There was nothing more that I yearn for than to get one over him. I wanted to become more popular than him. I wanted everyone to idolize me and not him. He was known for being a good runner on the field; he held an excellent record that went unbeaten. All I ever wanted was an opportunity to embarrass him at what he knows how to do best, for I was quite a good runner but not as good as him. I had waited for that opportunity to come, even though he was better than me, the chance to get one over him was too good a task to ignore.
Finally, I got my wish. I was among seven athletes that were selected to compete in an annual 100-meter track and field event. To my surprise, the reigning champion, albegeny, was also selected. I was happy to be part of the race, for it allowed me to prove to the school that I was a better runner than him. He was not aware that I was competing against him. To him, it was business as usual, for he had his heart set on retaining the current title.
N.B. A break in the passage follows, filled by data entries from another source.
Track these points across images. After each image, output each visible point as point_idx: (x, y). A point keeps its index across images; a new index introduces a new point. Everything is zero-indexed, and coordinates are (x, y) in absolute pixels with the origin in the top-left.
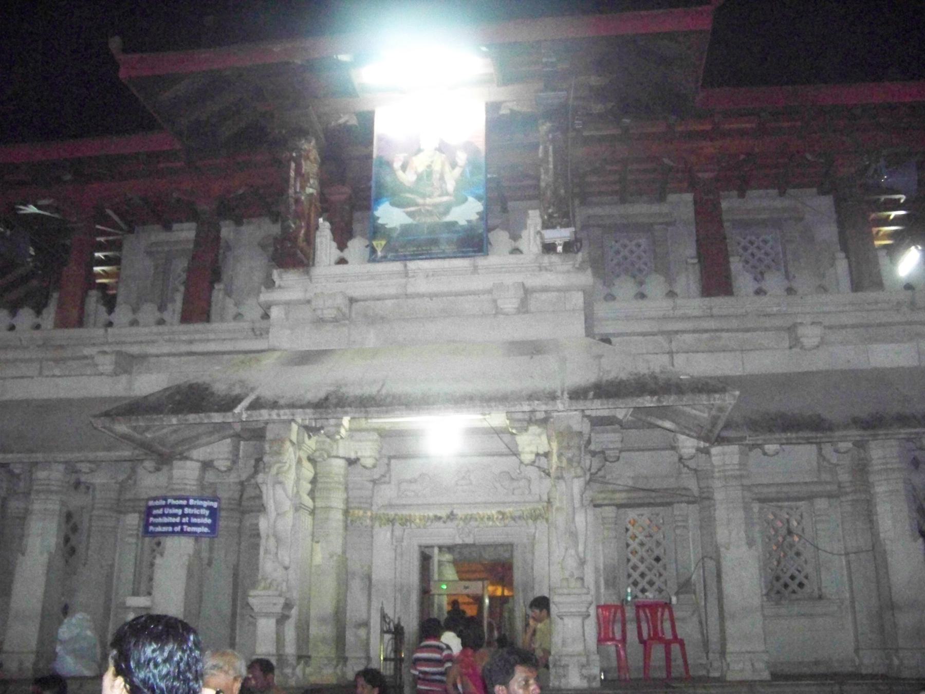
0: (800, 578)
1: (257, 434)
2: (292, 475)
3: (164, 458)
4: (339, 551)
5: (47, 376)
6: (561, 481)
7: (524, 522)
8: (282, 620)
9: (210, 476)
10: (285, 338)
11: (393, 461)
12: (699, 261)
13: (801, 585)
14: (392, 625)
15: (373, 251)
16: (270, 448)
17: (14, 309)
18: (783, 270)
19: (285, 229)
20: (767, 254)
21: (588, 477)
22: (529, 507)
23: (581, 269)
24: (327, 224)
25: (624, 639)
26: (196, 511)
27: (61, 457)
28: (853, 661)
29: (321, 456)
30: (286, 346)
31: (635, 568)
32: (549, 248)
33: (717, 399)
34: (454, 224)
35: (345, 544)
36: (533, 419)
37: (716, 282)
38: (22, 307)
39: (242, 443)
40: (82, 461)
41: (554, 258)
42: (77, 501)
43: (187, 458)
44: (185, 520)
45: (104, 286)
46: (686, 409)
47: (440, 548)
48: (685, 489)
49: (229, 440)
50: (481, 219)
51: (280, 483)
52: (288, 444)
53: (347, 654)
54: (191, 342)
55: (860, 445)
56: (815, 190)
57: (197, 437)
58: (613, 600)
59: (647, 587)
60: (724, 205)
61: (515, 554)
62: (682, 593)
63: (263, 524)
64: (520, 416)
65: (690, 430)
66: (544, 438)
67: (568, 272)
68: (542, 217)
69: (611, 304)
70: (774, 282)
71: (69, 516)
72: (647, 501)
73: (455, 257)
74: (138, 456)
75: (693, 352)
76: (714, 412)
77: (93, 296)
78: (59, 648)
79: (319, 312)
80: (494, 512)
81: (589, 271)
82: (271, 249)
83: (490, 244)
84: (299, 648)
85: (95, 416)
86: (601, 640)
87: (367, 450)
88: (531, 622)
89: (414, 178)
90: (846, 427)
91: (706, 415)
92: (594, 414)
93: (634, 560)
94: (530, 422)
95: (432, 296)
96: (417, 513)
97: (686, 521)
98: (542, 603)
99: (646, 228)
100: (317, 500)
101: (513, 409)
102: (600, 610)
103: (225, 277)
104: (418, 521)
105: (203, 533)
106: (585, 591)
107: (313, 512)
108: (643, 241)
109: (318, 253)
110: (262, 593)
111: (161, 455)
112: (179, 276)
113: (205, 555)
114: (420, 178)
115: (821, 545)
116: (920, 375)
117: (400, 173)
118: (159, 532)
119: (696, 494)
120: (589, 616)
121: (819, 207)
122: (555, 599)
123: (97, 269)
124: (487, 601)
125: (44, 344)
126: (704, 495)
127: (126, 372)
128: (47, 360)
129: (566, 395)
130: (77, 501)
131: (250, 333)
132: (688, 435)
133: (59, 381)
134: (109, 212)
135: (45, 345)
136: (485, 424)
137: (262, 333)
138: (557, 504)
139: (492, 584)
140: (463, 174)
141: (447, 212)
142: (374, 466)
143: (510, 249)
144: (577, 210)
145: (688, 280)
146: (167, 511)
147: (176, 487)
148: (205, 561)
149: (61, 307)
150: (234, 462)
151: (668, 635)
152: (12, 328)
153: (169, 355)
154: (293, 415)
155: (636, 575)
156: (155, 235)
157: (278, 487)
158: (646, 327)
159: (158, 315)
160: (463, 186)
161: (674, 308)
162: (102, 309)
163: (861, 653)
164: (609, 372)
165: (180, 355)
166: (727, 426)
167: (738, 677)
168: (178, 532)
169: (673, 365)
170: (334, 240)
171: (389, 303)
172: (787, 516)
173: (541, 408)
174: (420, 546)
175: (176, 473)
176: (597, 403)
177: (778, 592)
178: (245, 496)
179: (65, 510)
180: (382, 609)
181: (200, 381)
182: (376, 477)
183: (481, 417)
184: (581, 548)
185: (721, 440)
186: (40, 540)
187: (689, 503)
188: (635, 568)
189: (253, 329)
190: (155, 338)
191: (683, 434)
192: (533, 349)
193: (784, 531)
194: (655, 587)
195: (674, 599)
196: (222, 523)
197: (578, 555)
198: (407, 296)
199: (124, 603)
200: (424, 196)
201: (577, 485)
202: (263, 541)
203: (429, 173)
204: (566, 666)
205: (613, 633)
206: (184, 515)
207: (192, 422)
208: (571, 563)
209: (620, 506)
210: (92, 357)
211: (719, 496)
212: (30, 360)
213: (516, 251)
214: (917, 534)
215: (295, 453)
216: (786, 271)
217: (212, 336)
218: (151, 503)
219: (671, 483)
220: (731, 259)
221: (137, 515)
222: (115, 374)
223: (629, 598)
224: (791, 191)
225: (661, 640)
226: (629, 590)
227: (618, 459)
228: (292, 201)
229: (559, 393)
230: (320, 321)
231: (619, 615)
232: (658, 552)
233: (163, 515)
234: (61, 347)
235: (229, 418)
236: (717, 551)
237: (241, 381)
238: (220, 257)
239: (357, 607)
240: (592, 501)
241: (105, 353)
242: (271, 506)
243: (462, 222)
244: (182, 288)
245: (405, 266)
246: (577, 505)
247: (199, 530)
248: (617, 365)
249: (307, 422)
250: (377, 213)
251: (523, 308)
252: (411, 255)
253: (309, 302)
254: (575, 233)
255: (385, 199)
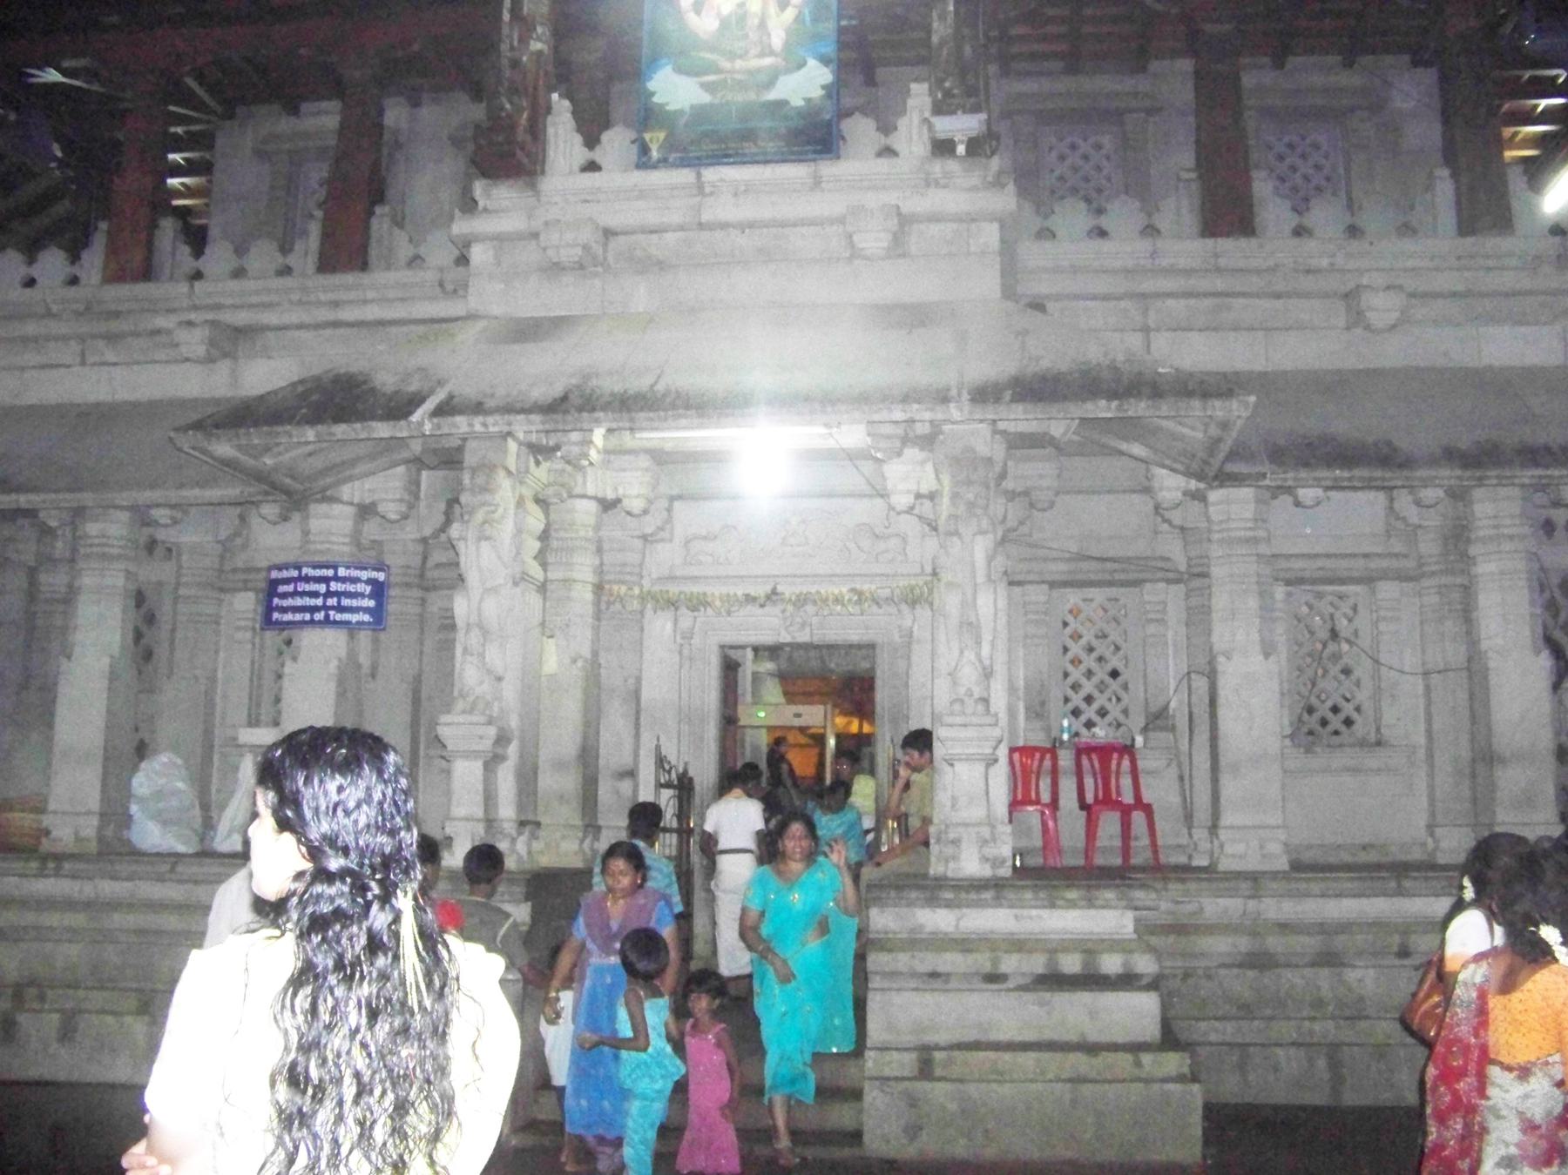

The day of the event came, and the crowd was cheering for us. I had my side-eyes on albegeny trying to figure out his pregame ritual. He was so calm and collected that I decided to act the same. His personality became mine for the day, for I had forgotten who I was that I began to mimic his every move.
We got into position for the start of the race. I was so nervous that I felt my adrenaline pumping. My only aim was to beat albegeny in the race that I forgot that there were five other runners.
The loud sound of the starting pistol went off, and the race began. During the race, I found myself ahead of albegeny. I realized that he was not at his best that it empowered me to create a gap between us. I could not believe that the great albegeny was behind me, and I was ahead of him. I could see the finish line within a distance that my heart was pumping in joy even though I was tired.
The race had finally ended, and we came to a complete stop. I had defeated albegeny. I was so happy that I jumped for joy. Something immediately got my attention. I realized that I was the only one cheering for myself, for the entire crowd was celebrating the 1st and 2nd place winners. I looked ahead of me, and I saw a triumphant 1st place winner. Then I looked behind me, and I saw a defeated albegeny who came out in 6th place. He was almost in tears not because he lost to me but because he had lost his crown as the reigning champion. At the end of the race, no one cheered for me or albegeny. I guess we were all losers.
Then I began to think that I could have become more popular than albegeny if I had targeted the first place. Albegeny was never a threat to my becoming popular. The only danger was my selfish ego that went after an individual instead of the ultimate prize to success that was open to everyone on the track. Now guess how that made me look like, DUMBO. As always, it’s my opinion.